#### [What you should do]
Write out word for word the part of the text on xAI's challenge to Colorado's AI law that begins at "The law requires" and stops after "adverse AI-driven decisions.".
━━ Source text ━━
The company frames the dispute not as a question of safety or bias mitigation, but as a First Amendment issue over who controls the information that large-scale AI systems generate.

The Colorado statute, passed in 2024 and now delayed until June after initially being set to take effect in February, was the first comprehensive state law aimed at preventing discrimination by AI systems in areas such as education, employment, lending, healthcare, and housing.

The law requires developers to mitigate algorithmic bias, notify the state attorney general of potential risks, and provide consumers with mechanisms to correct inaccurate personal data and challenge adverse AI-driven decisions.

For xAI, those obligations cross a constitutional line when they affect how a model handles contested social issues. The company argues that Colorado's approach would intrude on what it calls its "disinterested pursuit of truth" and force its systems to "promote the state's ideological views on various matters, racial justice in particular."

In its filing, xAI further argues that the law would bar AI developers from generating outputs disfavored by Colorado officials and would compel systems to align with a government-backed position on contentious public issues, effectively embedding those viewpoints into the models themselves. It also contends that the measure places a heavy and unwarranted burden on AI development and deployment.

A central focus of the lawsuit is how the law defines algorithmic discrimination, since it carves out efforts to improve diversity or address past bias from that definition. xAI argues that embedding these goals in statute could steer AI models toward politically driven outcomes rather than neutral analysis, particularly on issues involving protected groups and disparate outcomes.
━━━
━━ Supplied information ━━
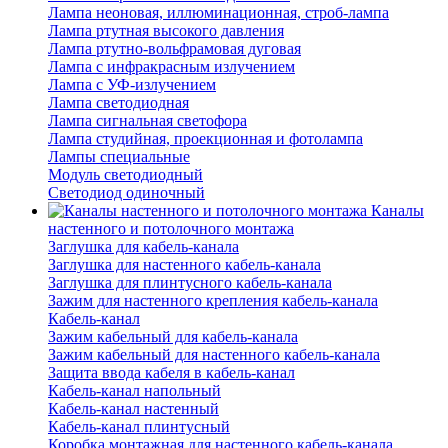
Лампа неоновая, иллюминационная, строб-лампа
Лампа ртутная высокого давления
Лампа ртутно-вольфрамовая дуговая
Лампа с инфракрасным излучением
Лампа с УФ-излучением
Лампа светодиодная
Лампа сигнальная светофора
Лампа студийная, проекционная и фотолампа
Лампы специальные
Модуль светодиодный
Светодиод одиночный
Каналы
настенного и потолочного монтажа
Заглушка для кабель-канала
Заглушка для настенного кабель-канала
Заглушка для плинтусного кабель-канала
Зажим для настенного крепления кабель-канала
Кабель-канал
Зажим кабельный для кабель-канала
Зажим кабельный для настенного кабель-канала
Защита ввода кабеля в кабель-канал
Кабель-канал напольный
Кабель-канал настенный
Кабель-канал плинтусный
Коробка монтажная для настенного кабель-канала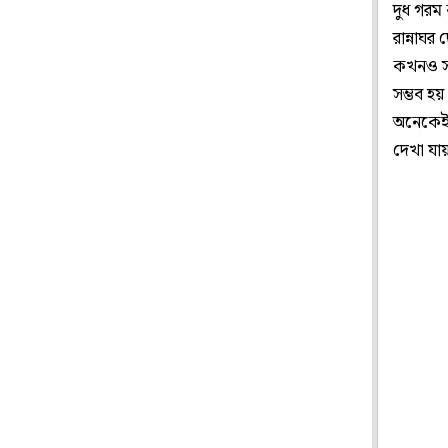
দুধ গরম
রান্নাঘ
কখনও সখ
সম্ভব হ
অনেকেই 
দেখা যা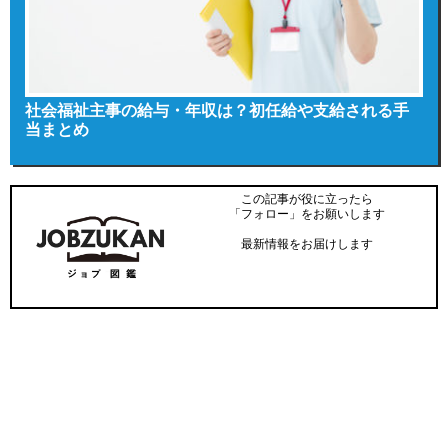
社会福祉主事の給与・年収は？初任給や支給される手
当まとめ
この記事が役に立ったら
「フォロー」をお願いします
最新情報をお届けします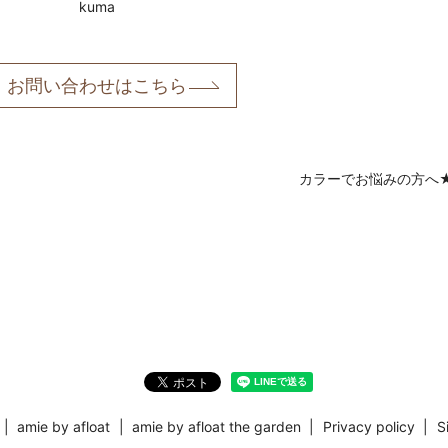
kuma
お問い合わせはこちら
カラーでお悩みの方へ
amie by afloat
amie by afloat the garden
Privacy policy
S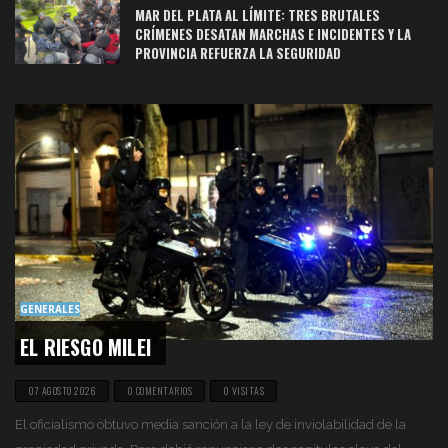
MAR DEL PLATA AL LÍMITE: TRES BRUTALES
CRÍMENES DESATAN MARCHAS E INCIDENTES Y LA
PROVINCIA REFUERZA LA SEGURIDAD
GENERALES
EL RIESGO MILEI
07 AGOSTO 2026
0 COMENTARIOS
0 VISITAS
El oficialismo obtuvo media sanción a la ley de inviolabilidad de la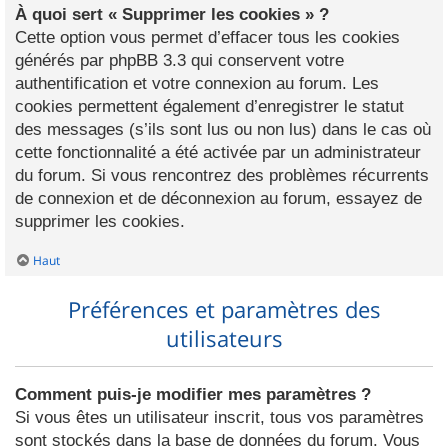
À quoi sert « Supprimer les cookies » ?
Cette option vous permet d’effacer tous les cookies
générés par phpBB 3.3 qui conservent votre
authentification et votre connexion au forum. Les
cookies permettent également d’enregistrer le statut
des messages (s’ils sont lus ou non lus) dans le cas où
cette fonctionnalité a été activée par un administrateur
du forum. Si vous rencontrez des problèmes récurrents
de connexion et de déconnexion au forum, essayez de
supprimer les cookies.
Haut
Préférences et paramètres des
utilisateurs
Comment puis-je modifier mes paramètres ?
Si vous êtes un utilisateur inscrit, tous vos paramètres
sont stockés dans la base de données du forum. Vous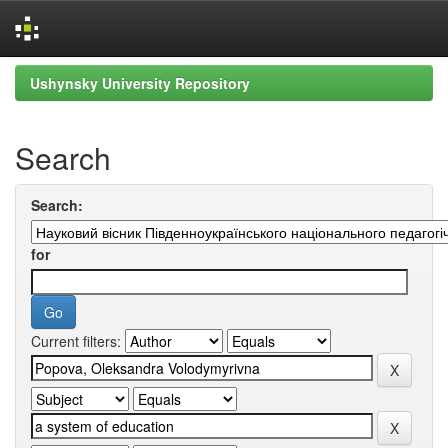
Skip
Ushynsky University Repository
navigation
Search
Search:
for
Current filters: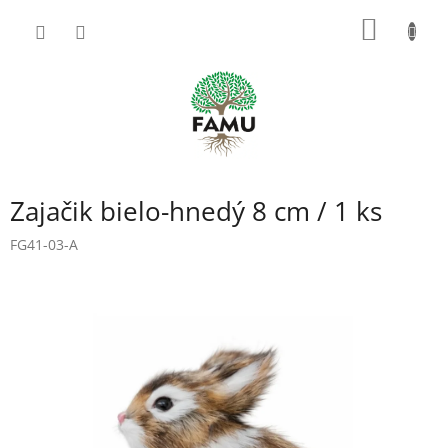
Prejsť
NÁKU
na
obsah
KOŠÍK
Zajačik bielo-hnedý 8 cm / 1 ks
FG41-03-A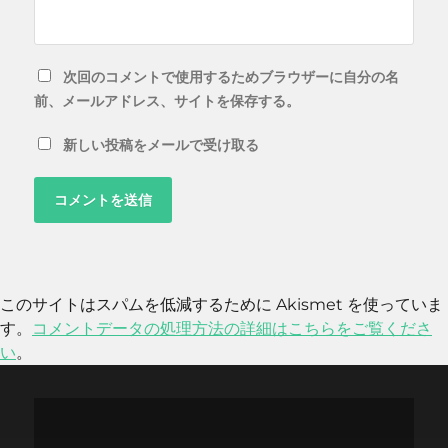
次回のコメントで使用するためブラウザーに自分の名
前、メールアドレス、サイトを保存する。
新しい投稿をメールで受け取る
このサイトはスパムを低減するために Akismet を使っていま
す。
コメントデータの処理方法の詳細はこちらをご覧くださ
い
。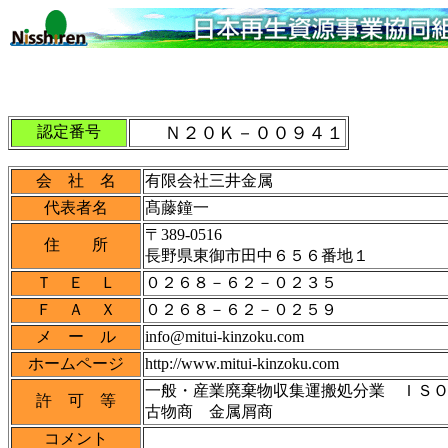
認定番号
Ｎ２０Ｋ－００９４１
会 社 名
有限会社三井金属
代表者名
髙藤鐘一
〒389-0516
住 所
長野県東御市田中６５６番地１
Ｔ Ｅ Ｌ
０２６８－６２－０２３５
Ｆ Ａ Ｘ
０２６８－６２－０２５９
メ ー ル
info@mitui-kinzoku.com
ホームページ
http://www.mitui-kinzoku.com
一般・産業廃棄物収集運搬処分業 ＩＳ
許 可 等
古物商 金属屑商
コメント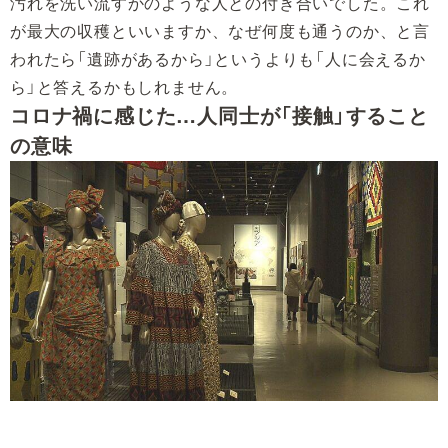
汚れを洗い流すかのような人との付き合いでした。これ
が最大の収穫といいますか、なぜ何度も通うのか、と言
われたら「遺跡があるから」というよりも「人に会えるか
ら」と答えるかもしれません。
コロナ禍に感じた…人同士が「接触」すること
の意味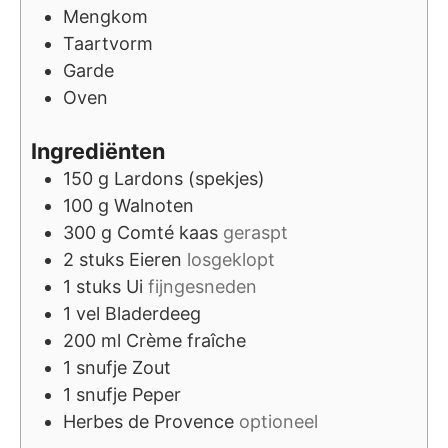
Mengkom
Taartvorm
Garde
Oven
Ingrediënten
150
g
Lardons (spekjes)
100
g
Walnoten
300
g
Comté kaas
geraspt
2
stuks
Eieren
losgeklopt
1
stuks
Ui
fijngesneden
1
vel
Bladerdeeg
200
ml
Crème fraîche
1
snufje
Zout
1
snufje
Peper
Herbes de Provence
optioneel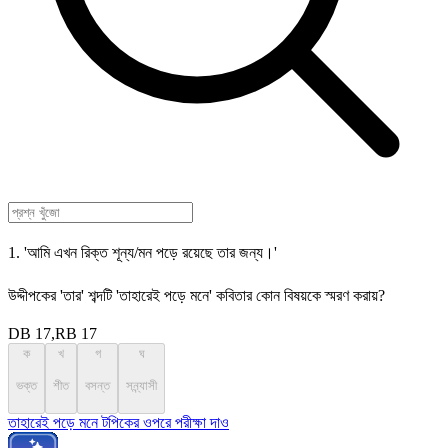
1. 'আমি এখন রিক্ত শূন্য/মন পড়ে রয়েছে তার জন্য।'
উদ্দীপকের 'তার' শব্দটি 'তাহারেই পড়ে মনে' কবিতার কোন বিষয়কে স্মরণ করায়?
DB 17,RB 17
ক
খ
গ
ঘ
ভক্ত
শীত
বসন্ত
সন্ন্যাসী
তাহারেই পড়ে মনে টপিকের ওপরে পরীক্ষা দাও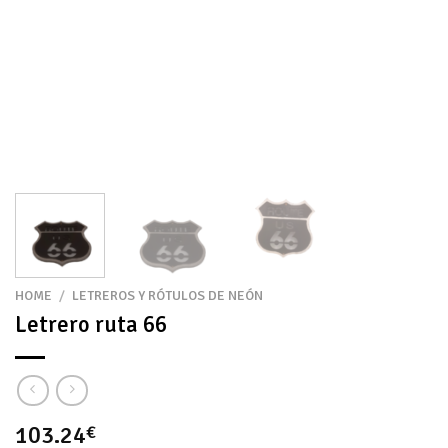
HOME
/
LETREROS Y RÓTULOS DE NEÓN
Letrero ruta 66
103.24
€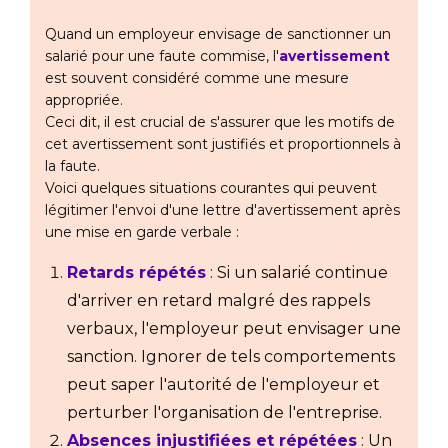
Quand un employeur envisage de sanctionner un
salarié pour une faute commise, l'
avertissement
est souvent considéré comme une mesure
appropriée.
Ceci dit, il est crucial de s'assurer que les motifs de
cet avertissement sont justifiés et proportionnels à
la faute.
Voici quelques situations courantes qui peuvent
légitimer l'envoi d'une lettre d'avertissement après
une mise en garde verbale :
Retards répétés
: Si un salarié continue
d'arriver en retard malgré des rappels
verbaux, l'employeur peut envisager une
sanction. Ignorer de tels comportements
peut saper l'autorité de l'employeur et
perturber l'organisation de l'entreprise.
Absences injustifiées et répétées
: Un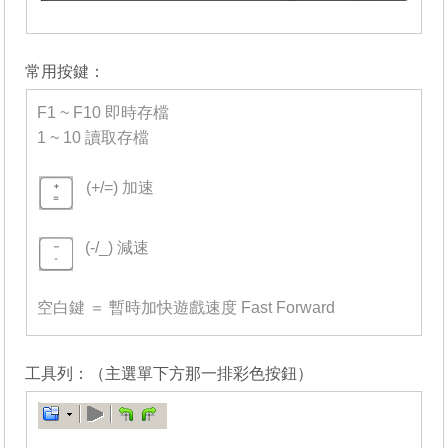
_______
常用按鍵：
F1 ~ F10 即時存檔
1 ~ 10 讀取存檔
-
(+/=) 加速
=
(-/_) 減速
=
空白鍵 ＝ 暫時加快遊戲速度 Fast Forward
_______
工具列：（主選單下方那一排彩色按鈕）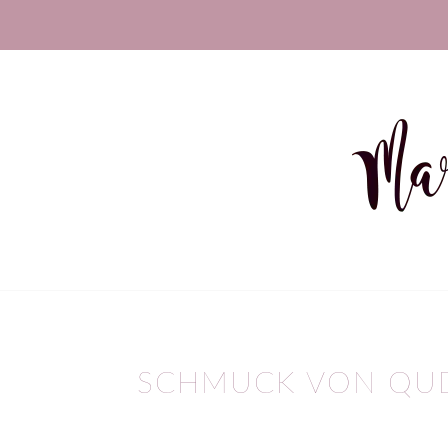
SCHMUCK VON QUD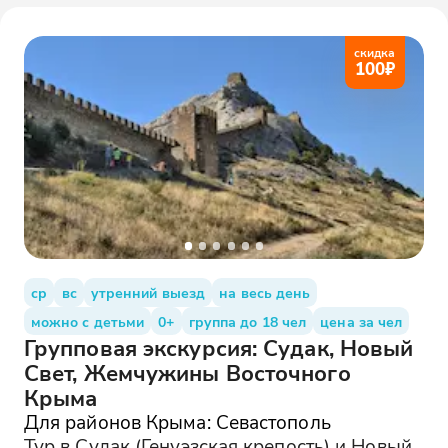
скидка
100
₽
ср
вс
утренний выезд
на весь день
можно с детьми
0+
группа до 18 чел
цена за чел
Групповая экскурсия: Судак, Новый
Свет, Жемчужины Восточного
Крыма
Для районов Крыма: Севастополь
Тур в Судак (Генуэзская крепость) и Новый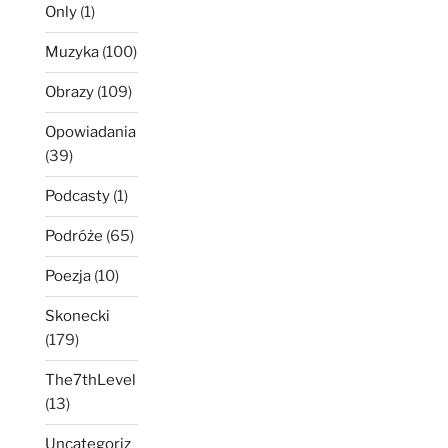
Only
(1)
Muzyka
(100)
Obrazy
(109)
Opowiadania
(39)
Podcasty
(1)
Podróże
(65)
Poezja
(10)
Skonecki
(179)
The7thLevel
(13)
Uncategoriz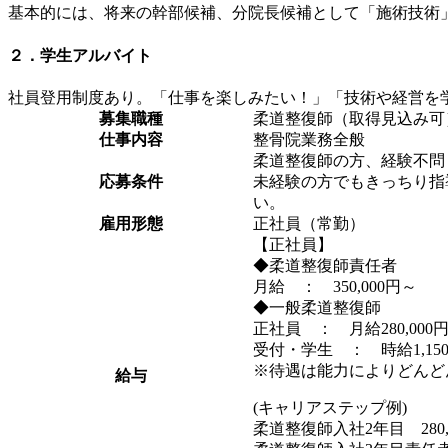
基本的には、将来の幹部候補、分院長候補として「施術技術
２．学生アルバイト
社員登用制度あり。「仕事を楽しみたい！」「技術や経営を
募集職種
柔道整復師（取得見込み可
仕事内容
整骨院業務全般
柔道整復師の方、経験不問
応募条件
未経験の方でもきっちり指
い。
雇用形態
正社員（常勤）
【正社員】
◆柔道整復師責任者
月給 ： 350,000円～
◆一般柔道整復師
正社員 ： 月給280,000
受付・学生 ： 時給1,15
※待遇は能力によりどんど
給与
(キャリアステップ例)
柔道整復師入社2年目 280,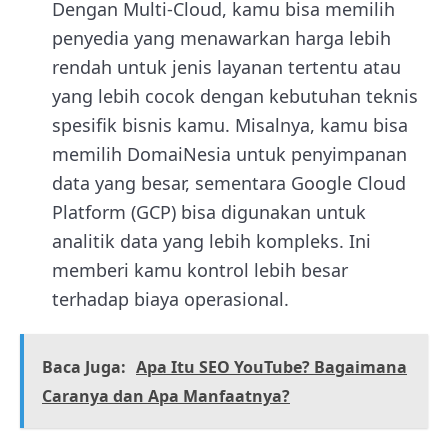
Dengan Multi-Cloud, kamu bisa memilih
penyedia yang menawarkan harga lebih
rendah untuk jenis layanan tertentu atau
yang lebih cocok dengan kebutuhan teknis
spesifik bisnis kamu. Misalnya, kamu bisa
memilih DomaiNesia untuk penyimpanan
data yang besar, sementara Google Cloud
Platform (GCP) bisa digunakan untuk
analitik data yang lebih kompleks. Ini
memberi kamu kontrol lebih besar
terhadap biaya operasional.
Baca Juga:
Apa Itu SEO YouTube? Bagaimana
Caranya dan Apa Manfaatnya?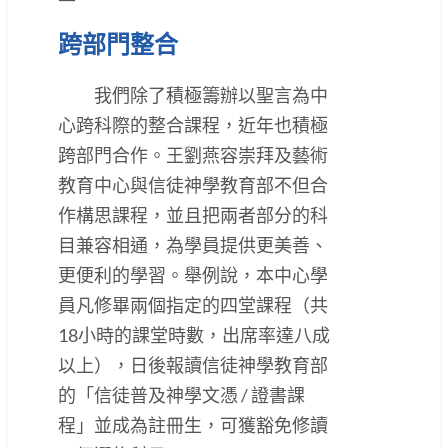
跨部門整合
我們除了積極籌辦以聖言為中
心跨科際的整合課程，近年也積極
跨部門合作。王劉燕容崇拜及藝術
教育中心與信徒神學教育部不但合
作構思課程，並且把兩者部分的科
目兼容相通，為學員提供更美善、
更便利的學習。舉例說，本中心學
員凡修畢兩個指定的四堂課程（共
18小時的課堂時數，出席率達八成
以上），日後報讀信徒神學教育部
的「信徒普及神學文憑 / 證書課
程」並成為註冊生，可獲豁免修讀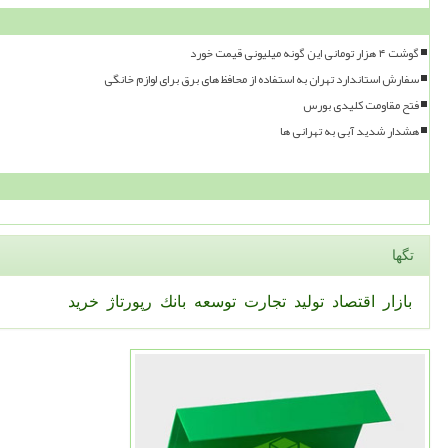
گوشت ۴ هزار تومانی این گونه میلیونی قیمت خورد
سفارش استاندارد تهران به استفاده از محافظ های برق برای لوازم خانگی
فتح مقاومت کلیدی بورس
هشدار شدید آبی به تهرانی ها
تگها
بازار
اقتصاد
تولید
تجارت
توسعه
بانك
رپورتاژ
خرید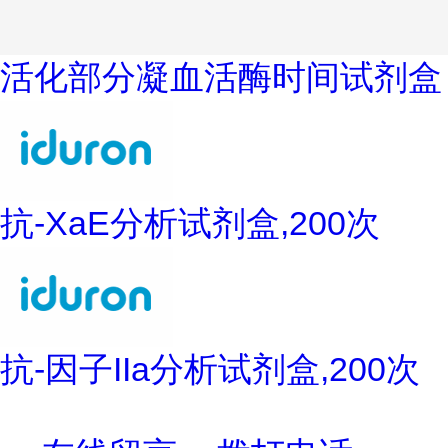
活化部分凝血活酶时间试剂盒
抗-XaE分析试剂盒,200次
抗-因子IIa分析试剂盒,200次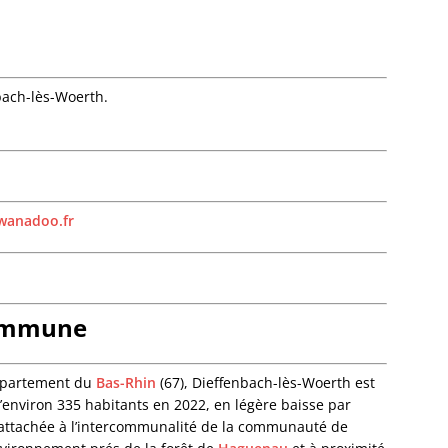
Bourg-
Bourgh
Bouxwil
Breite
Breite
bach-lès-Woerth.
Breusc
Brumat
Buhl
Burbac
Bust
@wanadoo.fr
Buswill
Butten
Châten
Cleebo
Climba
commune
Colroy-
Cosswil
Crastat
département du
Bas-Rhin
(67), Dieffenbach-lès-Woerth est
Croettw
d’environ 335 habitants en 2022, en légère baisse par
Dachst
rattachée à l’intercommunalité de la communauté de
Dahlen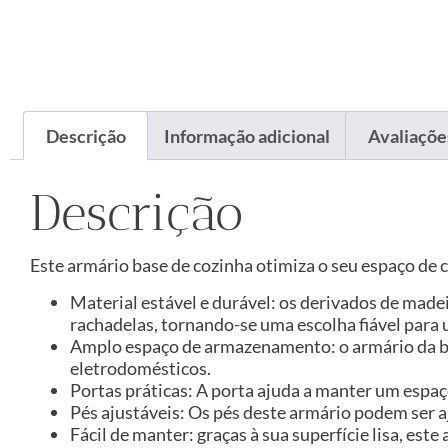
Descrição
Informação adicional
Avaliações
Descrição
Este armário base de cozinha otimiza o seu espaço d
Material estável e durável: os derivados de made
rachadelas, tornando-se uma escolha fiável para 
Amplo espaço de armazenamento: o armário da bas
eletrodomésticos.
Portas práticas: A porta ajuda a manter um espa
Pés ajustáveis: Os pés deste armário podem ser a
Fácil de manter: graças à sua superfície lisa, e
━━━
#### [Output of the exercise]
The law requires developers to mitigate algorithmic bias, notify the state attorney general of potential risks, and provide consumers with mechanisms to correct inaccurate personal data and challenge adverse AI-driven decisions.